After we make the trip we get a pay of maybe $8.00 for the actual delivery not including tip correct? 
Is it up to the customer to fulfill the amount and give you the $2.00 tip to bring it to $10? 

I notice lately that a lot of tips are less than what's promised. ex. if a delivery was $12.00 you get $9.00 when the tip comes in. 


Can customers lure you in with a high tip then change it later and then short change you?
I also see expected trips of $10.00 but end up getting $9.98...why jip the 2 cents? 


I noticed this happens a lot more nowadays especially after the holidays.


----------



## Guido-TheKillerPimp (Jan 4, 2021)

sumidaj said:


> Can customers lure you in with a high tip then change it later and then short change you?


With UE, yes. Customers have a one hour window in which they can alter/delete the tip amount after delivery.


----------



## Seamus (Jun 21, 2018)




----------



## sumidaj (Nov 2, 2020)

Well...that's not cool...…

I noticed its occurring a lot more often. lovely lol


----------



## Guido-TheKillerPimp (Jan 4, 2021)

sumidaj said:


> Well...that's not cool...&#8230;
> 
> I noticed its occurring a lot more often. lovely lol


That's why the good 'ole days of tipping with cash, were the best!


----------



## sumidaj (Nov 2, 2020)

Guido-TheKillerPimp said:


> That's why the good 'ole days of tipping with cash, were the best!


Ugh I agree!!!


----------



## Mista T (Aug 16, 2017)

[HEADING=2] how do tips work?[/HEADING]

If I ever get one I'll let you know


----------



## Uber's Guber (Oct 22, 2017)

sumidaj said:


> Can customers lure you in with a high tip then change it later and then short change you?

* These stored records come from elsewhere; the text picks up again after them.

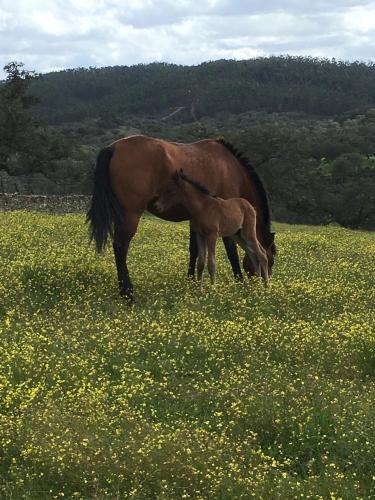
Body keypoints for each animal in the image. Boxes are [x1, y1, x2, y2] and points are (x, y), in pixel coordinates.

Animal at [87, 134, 276, 300]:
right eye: (272, 260)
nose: (262, 281)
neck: (231, 168)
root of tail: (112, 148)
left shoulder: (197, 222)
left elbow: (194, 252)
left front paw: (191, 282)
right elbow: (231, 252)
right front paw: (239, 281)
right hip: (130, 215)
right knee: (120, 247)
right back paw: (127, 293)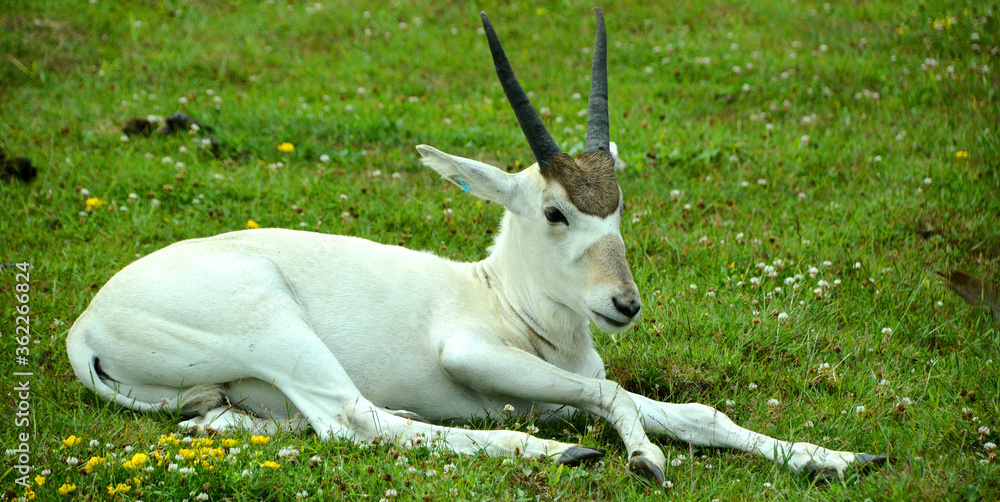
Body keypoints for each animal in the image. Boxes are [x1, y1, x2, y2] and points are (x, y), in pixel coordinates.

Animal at [66, 9, 888, 485]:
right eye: (556, 212)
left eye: (619, 206)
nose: (624, 304)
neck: (499, 297)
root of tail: (85, 326)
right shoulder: (474, 356)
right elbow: (615, 395)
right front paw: (644, 458)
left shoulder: (557, 381)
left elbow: (691, 411)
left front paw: (840, 458)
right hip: (275, 329)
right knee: (356, 420)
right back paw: (565, 454)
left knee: (269, 420)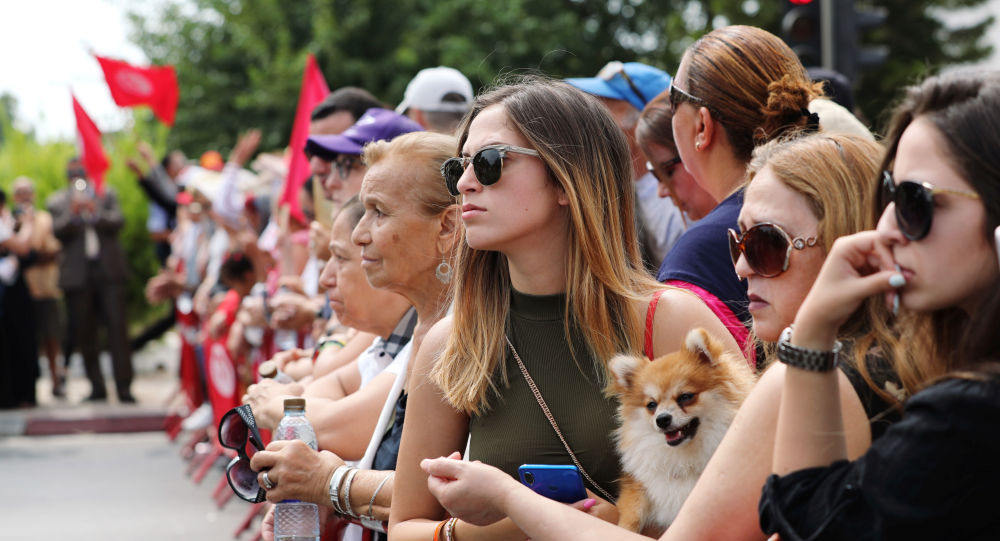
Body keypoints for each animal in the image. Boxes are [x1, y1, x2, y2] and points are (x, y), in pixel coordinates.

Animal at [604, 324, 752, 536]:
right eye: (651, 405)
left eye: (685, 397)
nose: (662, 419)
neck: (682, 459)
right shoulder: (637, 486)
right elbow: (632, 514)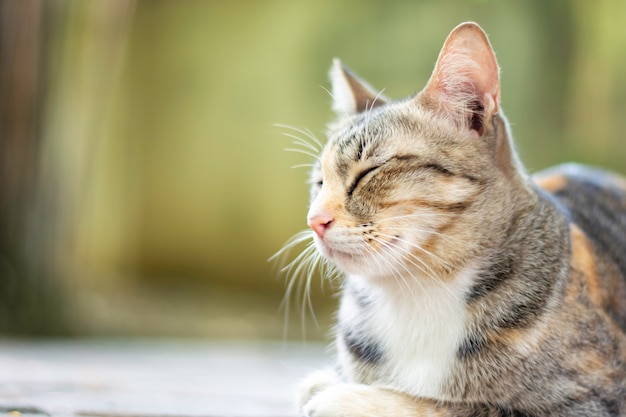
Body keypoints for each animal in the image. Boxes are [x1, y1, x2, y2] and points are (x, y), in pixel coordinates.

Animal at [284, 22, 626, 416]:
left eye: (370, 171)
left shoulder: (591, 400)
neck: (416, 293)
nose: (314, 220)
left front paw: (347, 396)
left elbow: (452, 404)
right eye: (319, 183)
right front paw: (326, 384)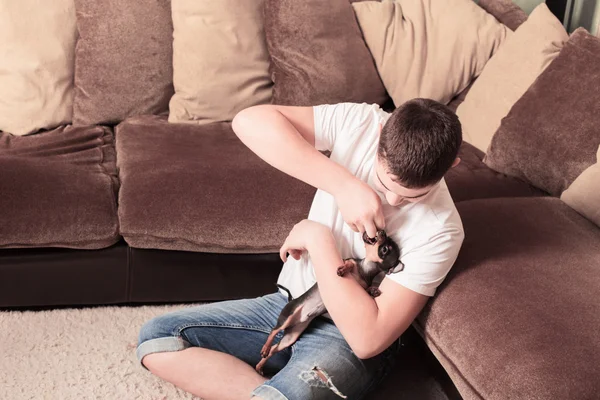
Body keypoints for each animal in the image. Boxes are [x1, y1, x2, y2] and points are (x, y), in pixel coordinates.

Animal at [254, 231, 404, 376]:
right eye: (386, 245)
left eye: (385, 249)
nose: (383, 232)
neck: (364, 270)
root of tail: (291, 301)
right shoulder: (348, 261)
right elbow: (349, 263)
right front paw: (343, 270)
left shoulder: (361, 289)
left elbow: (366, 289)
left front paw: (373, 290)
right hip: (288, 316)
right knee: (274, 331)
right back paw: (264, 349)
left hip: (291, 336)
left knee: (274, 347)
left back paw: (260, 364)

That is exactly what is going on, it's total manipulation and Uber doesn't care if you get ripped off because Uber wants the order fulfilled and manipulation is the name of the game whether it's manipulation on the part of the customer or manipulation on the part of Uber, the company that wrote the book on manipulation.
This business model is so well-written, Uber is even able to manipulate the final payment submitted by the customer, skimming any or all of the tips the customer may have left for you, and you drive away blaming the customer while Uber skims pure profit off the top.
Either way you slice it, it's always a win-win for Uber, and a losing proposition for the driver.


----------



## SleelWheels (Jun 25, 2019)

You lost me at UE


----------



## Amos69 (May 17, 2019)

UBER LIES!


----------